A PHP agentic framework for building production-ready AI-driven applications. Connect components (LLMs, vector DBs, memory) to agents that interact with your data. Its modular architecture makes it ideal for building RAG, multi-agent workflows, or business process automation.
One-Minute Overview#
Neuron is a PHP framework for creating and orchestrating AI Agents. It allows you to integrate AI entities in your existing PHP applications with a powerful and flexible architecture. We provide tools for the entire agentic application development lifecycle, from LLM interfaces, to data loading, to multi-agent orchestration, to monitoring and debugging. In addition, we provide tutorials and other educational content to help you get started using AI Agents in your projects.

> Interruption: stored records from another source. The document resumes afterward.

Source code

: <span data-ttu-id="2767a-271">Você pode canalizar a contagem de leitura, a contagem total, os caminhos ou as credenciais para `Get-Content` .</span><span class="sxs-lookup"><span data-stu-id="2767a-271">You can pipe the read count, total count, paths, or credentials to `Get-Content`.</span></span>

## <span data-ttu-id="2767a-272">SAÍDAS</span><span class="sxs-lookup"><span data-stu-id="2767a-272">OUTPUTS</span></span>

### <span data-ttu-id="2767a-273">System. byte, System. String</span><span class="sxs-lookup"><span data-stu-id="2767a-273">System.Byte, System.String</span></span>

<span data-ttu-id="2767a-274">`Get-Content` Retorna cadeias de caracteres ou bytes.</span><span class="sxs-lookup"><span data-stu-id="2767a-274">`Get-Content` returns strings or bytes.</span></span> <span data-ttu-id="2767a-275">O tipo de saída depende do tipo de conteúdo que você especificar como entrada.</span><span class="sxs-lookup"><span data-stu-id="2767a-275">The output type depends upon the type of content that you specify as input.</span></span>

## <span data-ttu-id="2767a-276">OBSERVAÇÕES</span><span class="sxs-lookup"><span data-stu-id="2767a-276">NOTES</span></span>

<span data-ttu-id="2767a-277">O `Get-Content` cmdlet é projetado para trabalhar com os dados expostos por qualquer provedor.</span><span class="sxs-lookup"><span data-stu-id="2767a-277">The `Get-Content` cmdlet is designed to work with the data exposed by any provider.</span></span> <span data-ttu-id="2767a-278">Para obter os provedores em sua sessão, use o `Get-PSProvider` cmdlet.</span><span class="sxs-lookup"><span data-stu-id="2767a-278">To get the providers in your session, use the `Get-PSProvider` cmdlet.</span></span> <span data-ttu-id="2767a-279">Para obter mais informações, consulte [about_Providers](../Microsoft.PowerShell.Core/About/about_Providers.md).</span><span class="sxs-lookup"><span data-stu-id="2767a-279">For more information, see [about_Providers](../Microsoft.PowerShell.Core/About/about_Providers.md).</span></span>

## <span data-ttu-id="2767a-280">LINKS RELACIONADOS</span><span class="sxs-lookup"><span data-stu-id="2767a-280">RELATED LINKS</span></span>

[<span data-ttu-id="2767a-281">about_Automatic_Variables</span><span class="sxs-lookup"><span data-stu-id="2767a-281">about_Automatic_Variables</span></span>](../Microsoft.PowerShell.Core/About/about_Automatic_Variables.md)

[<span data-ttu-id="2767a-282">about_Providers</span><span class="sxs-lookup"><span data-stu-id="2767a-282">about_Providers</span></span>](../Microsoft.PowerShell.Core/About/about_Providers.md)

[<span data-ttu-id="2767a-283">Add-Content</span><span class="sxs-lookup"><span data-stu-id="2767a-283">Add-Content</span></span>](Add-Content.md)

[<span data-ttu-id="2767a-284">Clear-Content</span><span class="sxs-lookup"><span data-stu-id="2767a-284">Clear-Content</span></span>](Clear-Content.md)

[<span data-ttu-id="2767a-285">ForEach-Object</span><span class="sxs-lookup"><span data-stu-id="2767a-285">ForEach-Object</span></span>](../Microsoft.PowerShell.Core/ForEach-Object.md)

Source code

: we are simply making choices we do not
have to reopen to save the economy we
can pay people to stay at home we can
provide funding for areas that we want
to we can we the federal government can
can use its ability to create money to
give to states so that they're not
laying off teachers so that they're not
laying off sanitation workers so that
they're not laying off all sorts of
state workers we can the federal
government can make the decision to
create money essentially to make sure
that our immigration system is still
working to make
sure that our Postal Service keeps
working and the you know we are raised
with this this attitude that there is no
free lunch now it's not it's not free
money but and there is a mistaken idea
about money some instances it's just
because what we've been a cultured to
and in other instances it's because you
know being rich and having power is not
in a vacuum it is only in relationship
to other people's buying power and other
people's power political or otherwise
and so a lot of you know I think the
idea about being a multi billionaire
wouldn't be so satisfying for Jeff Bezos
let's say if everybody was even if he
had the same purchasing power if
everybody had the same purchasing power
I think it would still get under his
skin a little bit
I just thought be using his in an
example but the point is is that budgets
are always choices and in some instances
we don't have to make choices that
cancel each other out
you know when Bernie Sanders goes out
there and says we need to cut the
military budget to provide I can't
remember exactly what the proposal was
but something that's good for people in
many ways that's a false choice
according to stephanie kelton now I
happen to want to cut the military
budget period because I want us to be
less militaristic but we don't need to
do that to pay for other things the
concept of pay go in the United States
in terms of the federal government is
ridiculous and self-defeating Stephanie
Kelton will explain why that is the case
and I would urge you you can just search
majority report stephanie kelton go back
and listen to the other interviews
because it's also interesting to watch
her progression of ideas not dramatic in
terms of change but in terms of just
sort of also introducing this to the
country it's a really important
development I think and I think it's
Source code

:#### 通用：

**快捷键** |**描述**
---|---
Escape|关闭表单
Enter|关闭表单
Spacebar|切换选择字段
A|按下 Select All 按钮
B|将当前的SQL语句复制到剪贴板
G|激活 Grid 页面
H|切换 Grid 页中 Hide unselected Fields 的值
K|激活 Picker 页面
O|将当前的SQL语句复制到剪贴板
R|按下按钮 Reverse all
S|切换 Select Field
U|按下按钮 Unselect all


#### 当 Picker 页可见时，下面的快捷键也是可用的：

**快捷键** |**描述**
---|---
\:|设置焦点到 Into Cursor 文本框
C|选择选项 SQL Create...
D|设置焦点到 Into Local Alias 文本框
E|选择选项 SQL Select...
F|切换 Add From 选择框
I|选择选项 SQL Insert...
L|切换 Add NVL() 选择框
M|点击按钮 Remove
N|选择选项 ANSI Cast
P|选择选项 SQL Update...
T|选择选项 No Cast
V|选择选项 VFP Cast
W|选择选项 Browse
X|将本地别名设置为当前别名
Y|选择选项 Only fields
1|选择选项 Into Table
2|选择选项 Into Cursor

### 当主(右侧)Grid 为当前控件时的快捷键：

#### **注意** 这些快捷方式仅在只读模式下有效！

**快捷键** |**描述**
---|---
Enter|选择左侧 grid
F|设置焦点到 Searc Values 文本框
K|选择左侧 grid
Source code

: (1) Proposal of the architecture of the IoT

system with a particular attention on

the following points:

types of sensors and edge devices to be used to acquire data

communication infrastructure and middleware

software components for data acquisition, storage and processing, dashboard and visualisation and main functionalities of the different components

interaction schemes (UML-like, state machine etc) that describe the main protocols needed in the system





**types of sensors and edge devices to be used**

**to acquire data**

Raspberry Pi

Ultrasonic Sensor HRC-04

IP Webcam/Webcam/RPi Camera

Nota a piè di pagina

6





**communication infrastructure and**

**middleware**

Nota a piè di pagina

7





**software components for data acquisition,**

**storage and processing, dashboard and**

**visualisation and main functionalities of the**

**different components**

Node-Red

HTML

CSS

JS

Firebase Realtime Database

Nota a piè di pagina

Core Value: Provides a complete development toolchain for PHP developers to build complex agent systems with simple and intuitive methods.
Quick Start#
Installation Difficulty: Medium - Requires PHP knowledge and basic AI concepts, but provides CLI tools to simplify the initialization process
composer require neuron-core/neuron-ai
Is this right for me?
- ✅ PHP Application Integration: Adding AI capabilities to existing PHP applications
- ✅ RAG Applications: Building Q&A systems based on retrieval-augmented generation
- ✅ Business Process Automation: Automating complex business processes through agents
- ❌ High-Performance Scenarios: Not ideal for extremely high concurrency or ultra-low latency requirements
- ❌ AI Beginners: Developers without basic AI/LLM knowledge may find it challenging to start
Core Capabilities#
1. Agent Creation and Orchestration#
- Provides an Agent base class that automatically manages advanced mechanisms like memory, tools, and function calls Actual Value: Reduces development complexity, allowing developers to focus on business logic rather than low-level implementation
2. Multi-Model Provider Support#
- Supports switching between multiple LLM providers with just one line of code without affecting agent implementation Actual Value: Avoids vendor lock-in, allowing flexible selection of the most suitable model based on requirements
3. Tools and Toolkits System#
- Enables agents to perform specific tasks like reading from databases by adding tools or toolkits Actual Value: Extends agent capabilities for seamless integration with external systems
4. Monitoring and Debugging#
- Provides Inspector integration to visualize agent execution processes and understand model decision-making Actual Value: Improves AI application interpretability and reliability, making troubleshooting easier
5. RAG Support#
- Complete RAG implementation supporting vector store and embedding model integration Actual Value: Builds Q&A systems based on private knowledge, improving response accuracy and relevance
6. Structured Output#
- Allows agents to understand natural language but output structured data Actual Value: Facilitates integration of AI output into other downstream systems for business process automation
Tech Stack and Integration#
Development Language: PHP 8.1+ Main Dependencies: Composer, various LLM API providers (Anthropic, OpenAI, Gemini, etc.), vector databases (Pinecone, etc.), embedding model providers (Voyage, etc.) Integration Method: PHP library/framework
Ecosystem and Extensions#
- Framework Integration: Deep integration with Laravel and Symfony, following respective ecosystem patterns
- MCP Connector: Can connect to tools exposed by MCP servers without manual implementation
- Monitoring Tools: Integration with Inspector platform for powerful monitoring and debugging capabilities
Maintenance Status#
- Development Activity: Actively maintained with new features and tutorials
- Recent Updates: Recent stable releases available
- Community Response: Provides contact email for security vulnerabilities with prompt response to issues
Documentation and Learning Resources#
- Documentation Quality: Comprehensive
- Official Documentation: https://docs.neuron-ai.dev/overview/fast-learning-by-video
- Example Code: Rich code examples including agent creation, tool usage, RAG implementation, etc.